Now let's imagine what a cone of uncertainty for intensity might look like. Consider this: averaged over the past five years (2018-2022), the mean error in a 1-day forecast is +/- 8.4 mph, the error in a 3-day forecast is +/- 13.0 mph, and the error in a 5-day forecast is +/- 19.6 mph.  But there is also a wide range of values that go into those averages, meaning that there is a small probability of a very large error and a small probability of near-zero error.

To create the next figure, I simply averaged five years of intensity errors together such that the values listed for 2023 are based on the NHC's intensity errors during the 2018-2022 seasons (and 2022 used 2017-2021, and so on).  This five-year averaging helps to mimic the smooth trends of the track forecast cone, but it is not a 2/3 probability like the track cone.

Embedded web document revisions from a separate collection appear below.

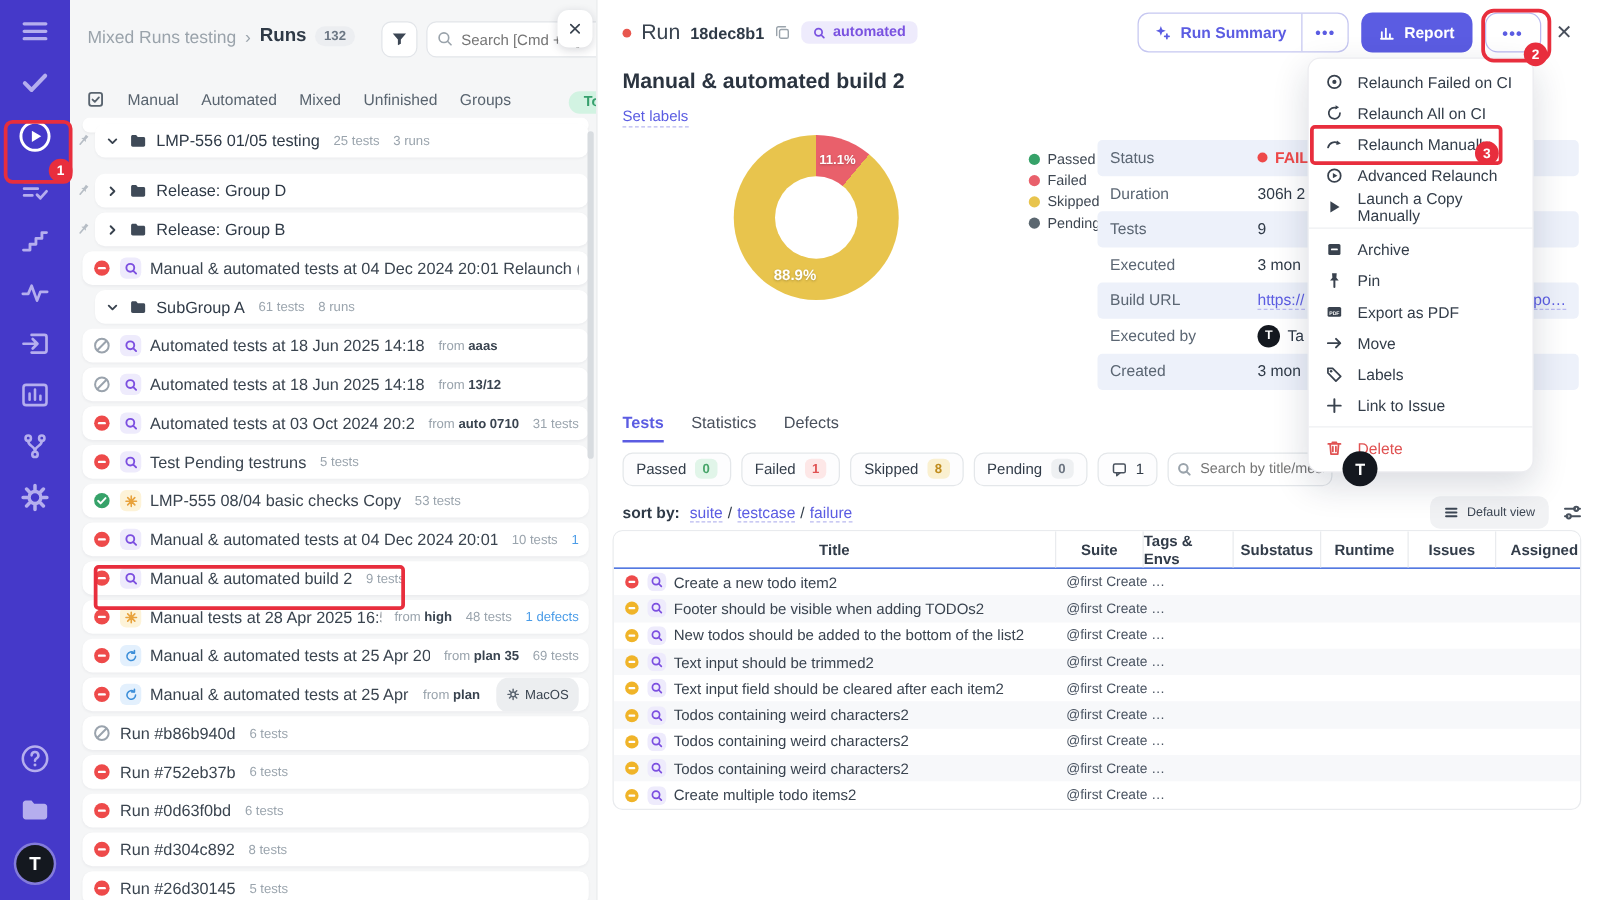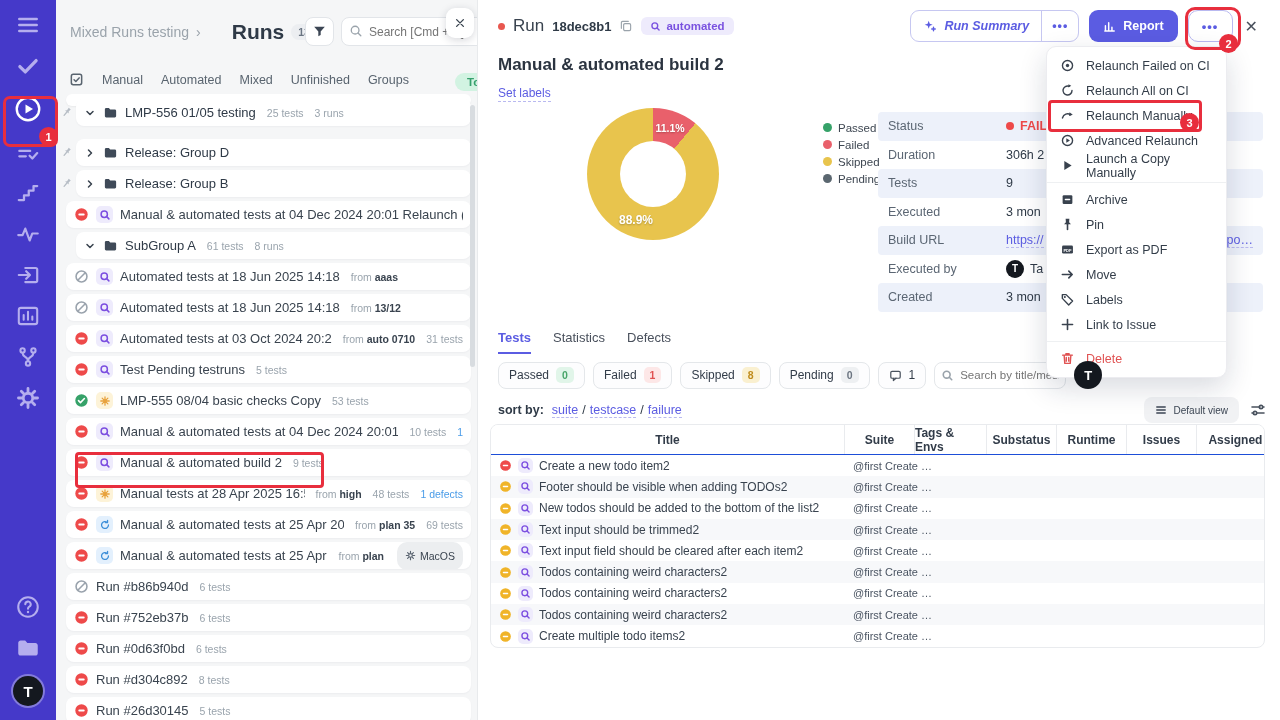--- a/index.html
+++ b/index.html
@@ -21,7 +21,7 @@
   .breadcrumb{position:absolute;left:14px;top:20px;display:flex;align-items:center;gap:7px;white-space:nowrap;}
   .bc-project{color:#9aa3ab;font-size:14px;}
   .bc-sep{color:#9aa3ab;font-size:14px;}
-  .bc-cur{color:#2f3a47;font-size:21px;font-weight:bold;margin-left:24px;}
+  .bc-cur{color:#2f3a47;font-size:15px;font-weight:bold;}
   .bc-count{background:#eceef1;color:#6b7683;font-size:10.5px;font-weight:bold;border-radius:9px;padding:2px 7px;}
   .filter-btn{position:absolute;left:249px;top:17px;width:29px;height:29px;background:#fff;border:1px solid #e2e5e9;border-radius:8px;display:flex;align-items:center;justify-content:center;color:#3c4654;cursor:pointer;padding:6px;box-sizing:border-box;}
   .lp-search{position:absolute;left:285px;top:17px;width:150px;height:29px;}

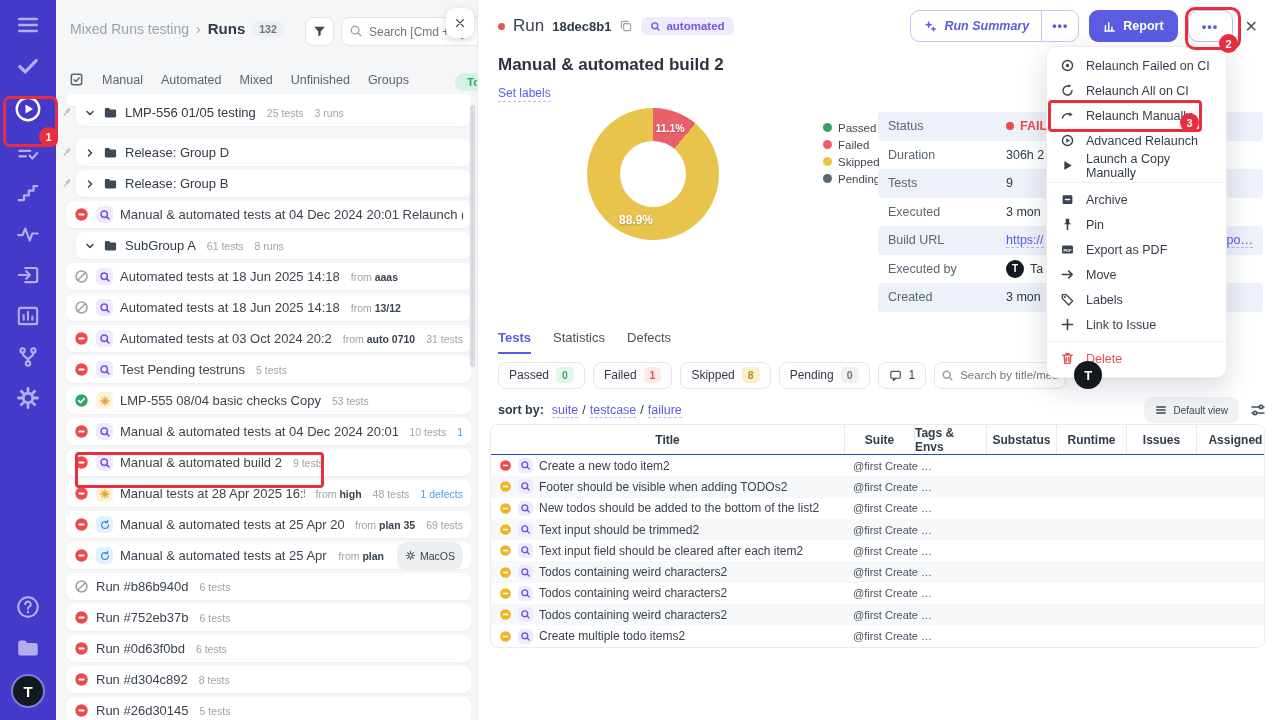--- a/index.html
+++ b/index.html
@@ -66,7 +66,7 @@
   .auto-badge .bic{width:11px;height:11px;}
   .rh-right{margin-left:auto;display:flex;align-items:center;gap:10px;}
   .btn-split{display:flex;align-items:stretch;border:1.5px solid #c6c7f1;border-radius:9px;height:30px;background:#fff;color:#5b5ce2;font-size:12.5px;font-weight:bold;cursor:pointer;}
-  .btn-split .seg1{display:flex;align-items:center;gap:7px;padding:0 12px;font-style:italic;}
+  .btn-split .seg1{display:flex;align-items:center;gap:7px;padding:0 12px;}
   .btn-split .seg2{display:flex;align-items:center;padding:0 10px;border-left:1.5px solid #c6c7f1;letter-spacing:1px;}
   .spark-ic{width:14px;height:14px;}
   .btn-report{display:flex;align-items:center;gap:7px;height:32px;background:#5b5ce2;color:#fff;border:none;border-radius:9px;padding:0 14px;font-size:12.5px;font-weight:bold;cursor:pointer;}

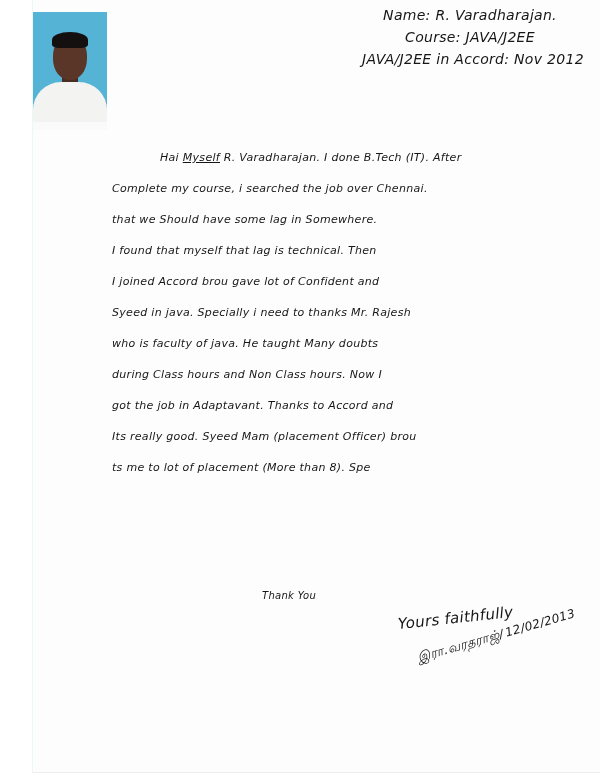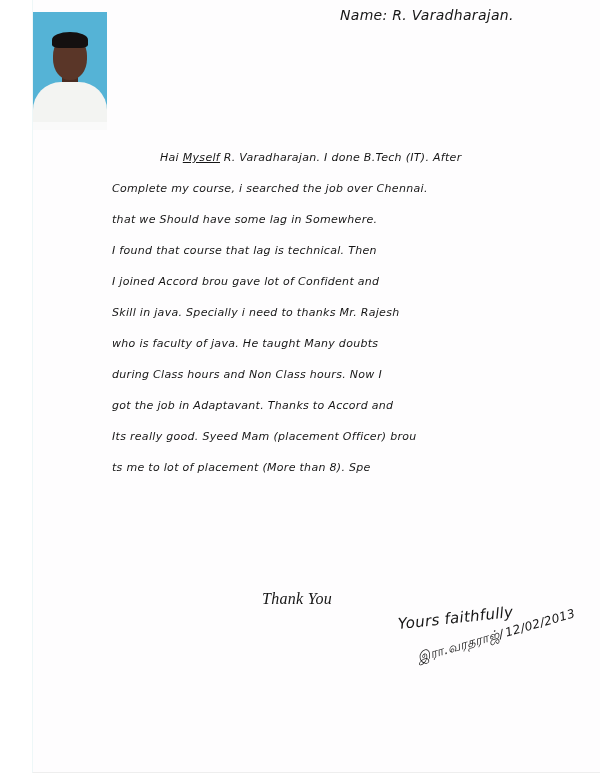--- a/index.html
+++ b/index.html
@@ -91,6 +91,7 @@
       height: 22px;
       line-height: 22px;
       white-space: nowrap;
+      text-align: center;
     }
     .header-line.indent { padding-left: 6px; }
 

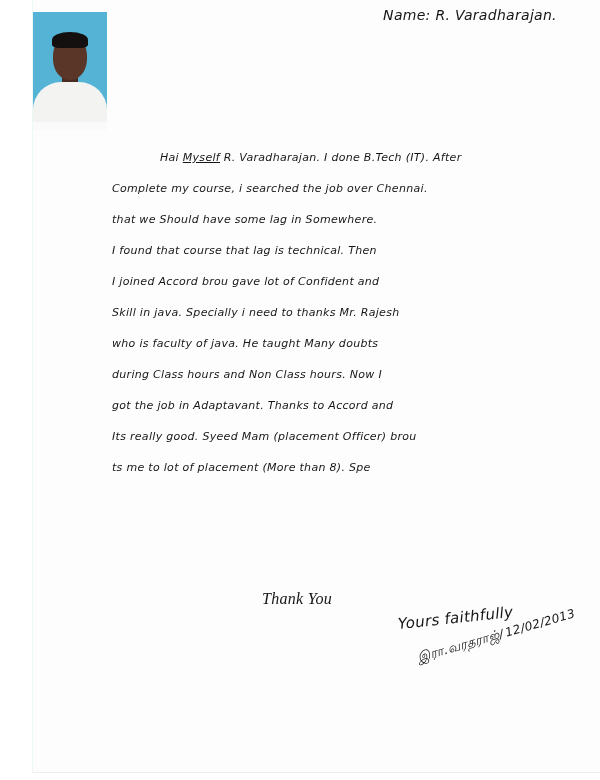--- a/index.html
+++ b/index.html
@@ -155,6 +155,7 @@
 
 <div class="header-block hand">
   <div class="header-line">Name: R. Varadharajan.</div>
+  <div class="header-line">Course: JAVA/J2EE</div>
 </div>
 
 <div class="body-text hand">

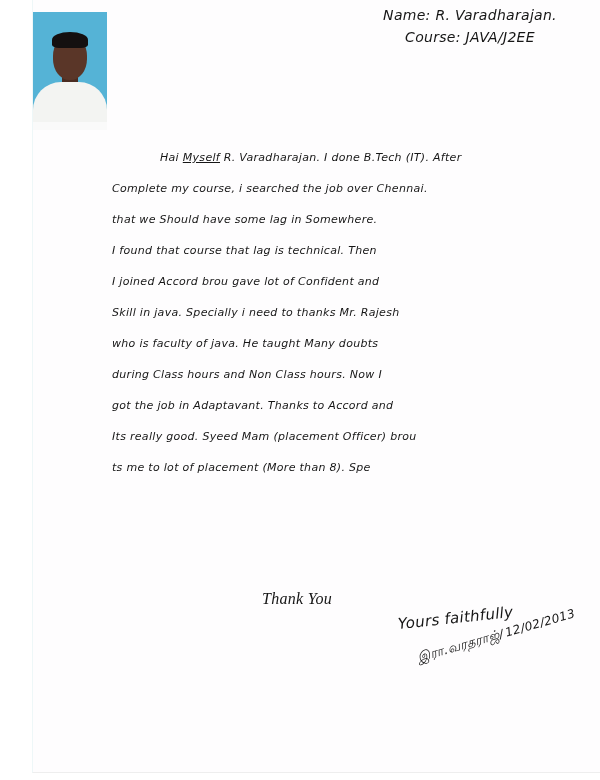--- a/index.html
+++ b/index.html
@@ -156,6 +156,7 @@
 <div class="header-block hand">
   <div class="header-line">Name: R. Varadharajan.</div>
   <div class="header-line">Course: JAVA/J2EE</div>
+  <div class="header-line indent">JAVA/J2EE in Accord: Nov 2012</div>
 </div>
 
 <div class="body-text hand">

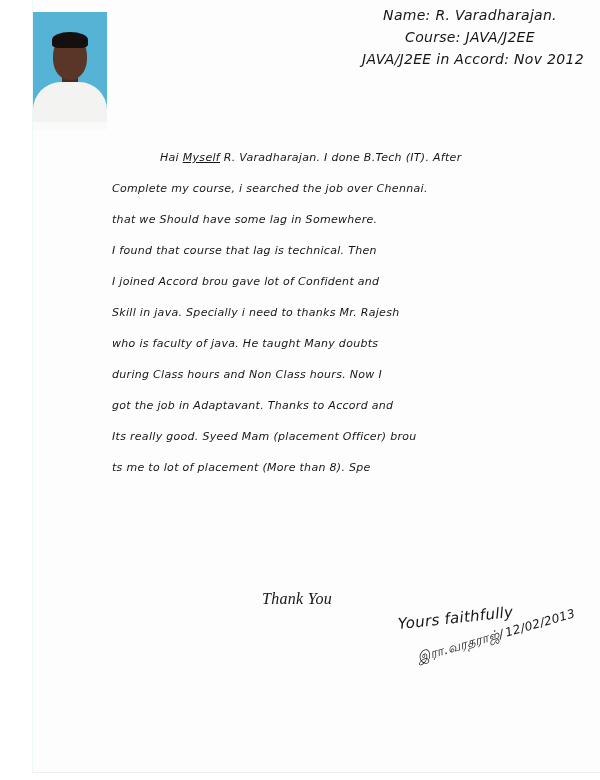--- a/index.html
+++ b/index.html
@@ -163,7 +163,7 @@
   <div class="body-line first"><span>Hai </span><span class="underline">Myself</span><span> R. Varadharajan. I done B.Tech (IT). After</span></div>
   <div class="body-line">Complete my course, i searched the job over Chennai.</div>
   <div class="body-line">that we Should have some lag in Somewhere.</div>
-  <div class="body-line">I found that course that lag is technical. Then</div>
+  <div class="body-line">I found that myself that lag is technical. Then</div>
   <div class="body-line">I joined Accord brou gave lot of Confident and</div>
   <div class="body-line">Skill in java. Specially i need to thanks Mr. Rajesh</div>
   <div class="body-line">who is faculty of java. He taught Many doubts</div>

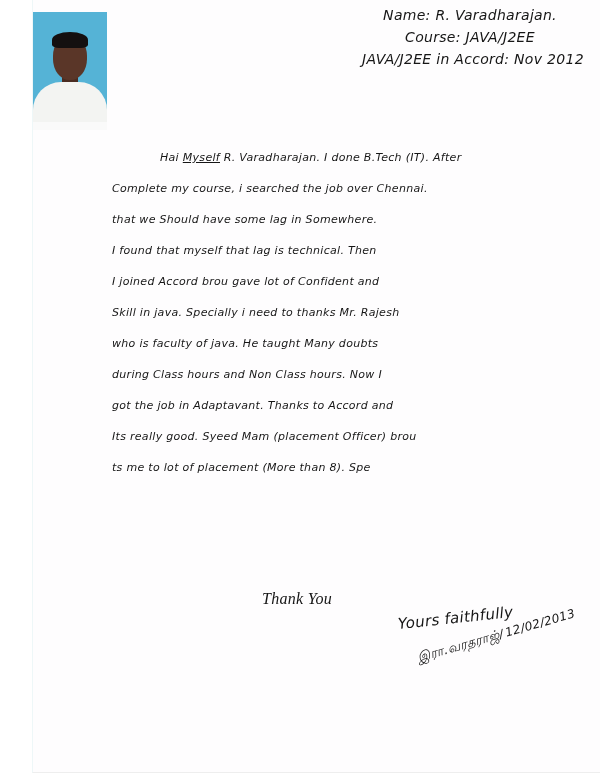--- a/index.html
+++ b/index.html
@@ -165,7 +165,7 @@
   <div class="body-line">that we Should have some lag in Somewhere.</div>
   <div class="body-line">I found that myself that lag is technical. Then</div>
   <div class="body-line">I joined Accord brou gave lot of Confident and</div>
-  <div class="body-line">Skill in java. Specially i need to thanks Mr. Rajesh</div>
+  <div class="body-line">Syeed in java. Specially i need to thanks Mr. Rajesh</div>
   <div class="body-line">who is faculty of java. He taught Many doubts</div>
   <div class="body-line">during Class hours and Non Class hours. Now I</div>
   <div class="body-line">got the job in Adaptavant. Thanks to Accord and</div>

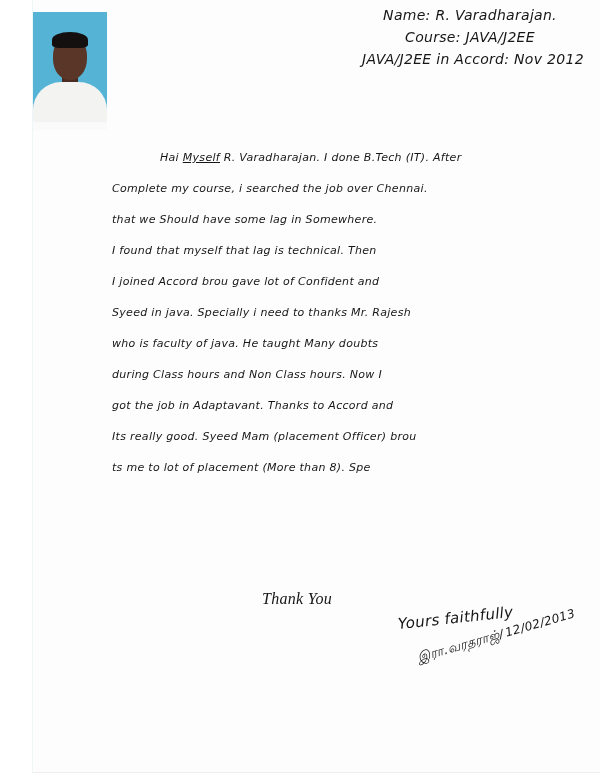--- a/index.html
+++ b/index.html
@@ -116,8 +116,7 @@
       position: absolute;
       left: 262px;
       top: 590px;
-      font-size: 16px;
-      font-family: Liberation Serif, serif;
+      font-size: 10px;
     }
     .closing {
       position: absolute;

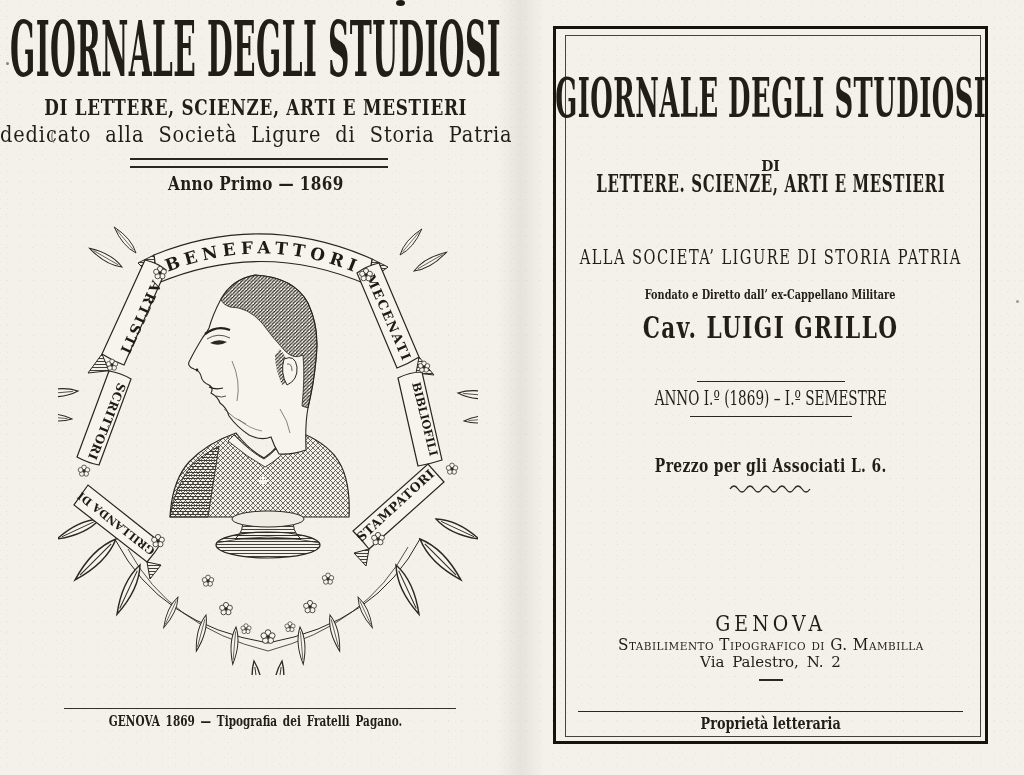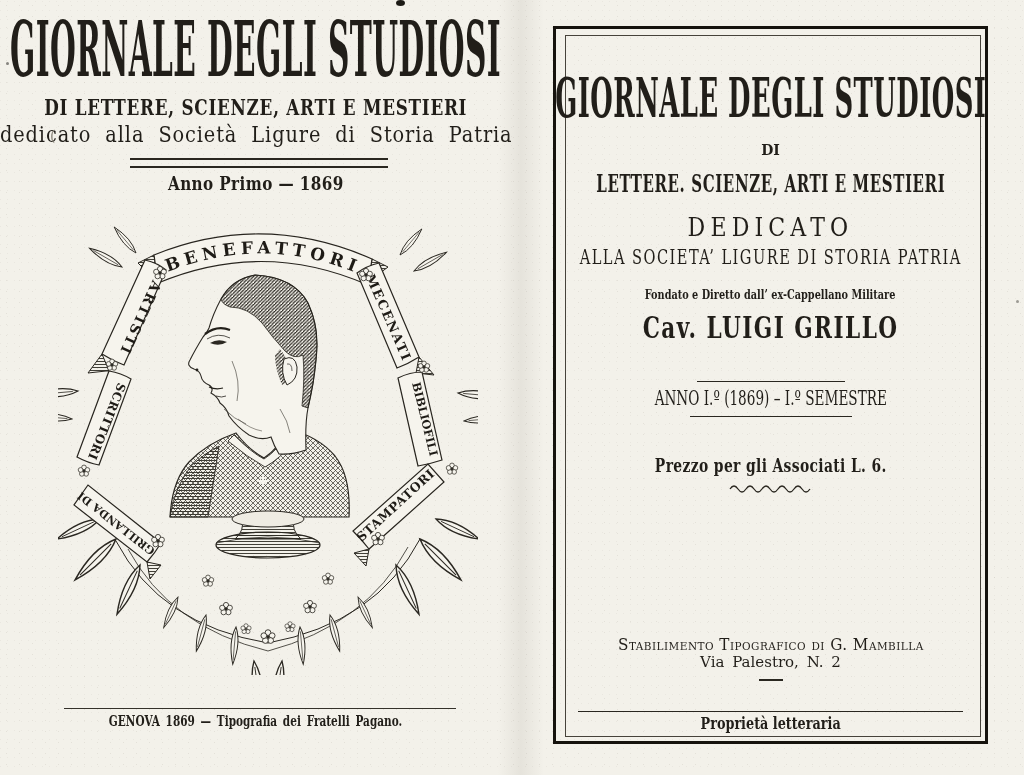--- a/index.html
+++ b/index.html
@@ -227,7 +227,7 @@
     <div class="row rp-title" style="top:41px">
       <span class="t">GIORNALE DEGLI STUDIOSI</span>
     </div>
-    <div class="row rp-di" style="top:114px">
+    <div class="row rp-di" style="top:130px">
       <span class="t">DI</span>
     </div>
     <div class="row rp-subtitle" style="top:142px">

Next, using a hypothetical intensity forecast and the average error values for 2023, I created the following chart.  This is what a cone of uncertainty for intensity could look like; a hypothetical intensity forecast is shown with the red line and the cone of uncertainty is the light red shading surrounding the forecast.

Some important terms:

Potential Tropical Cyclone: a disturbance (or "Invest") that is not yet a tropical cyclone, but is expected to become a tropical cyclone within the next 48 hours and produce tropical storm or even hurricane conditions on land. Watches and warnings such as those outlined below can be issued for a Potential Tropical Cyclone because of its anticipated impacts.

Storm Surge Watch: life-threatening inundation from rising water moving inland from the shoreline is possible generally within 48 hours.

Storm Surge Warning: life-threatening inundation from rising water moving inland from the shoreline is expected generally within 36 hours.

Hurricane Watch: sustained winds of 74 mph (64 knots or 119 km/hr) or higher are possible. Because hurricane preparedness activities become difficult once winds reach tropical storm force, the hurricane watch is issued 48 hours in advance of the anticipated onset of tropical-storm-force winds.

Hurricane Warning: sustained winds of 74 mph (64 knots or 119 km/hr) or higher are expected. Because hurricane preparedness activities become difficult once winds reach tropical storm force, the warning is issued 36 hours in advance of the anticipated onset of tropical-storm-force winds.

Tropical Storm Watch: sustained winds of 39-73 mph (34-63 knots or 63-118 km/hr) are possible within the specified area within 48 hours.

Tropical Storm Warning: sustained winds of 39-73 mph (34-63 knots or 63-118 km/hr) are expected somewhere within the specified area within 36 hours.

You can read about typical wind damage caused by hurricanes of all categories at Saffir-Simpson Hurricane Wind Scale.

Strong winds and thunderstorms arrive well before the center of the storm (sometimes a couple of days!), so when the time comes, be sure to plan and finalize your preparations prior to the expected arrival of tropical storm force winds, not the expected arrival of the storm's center.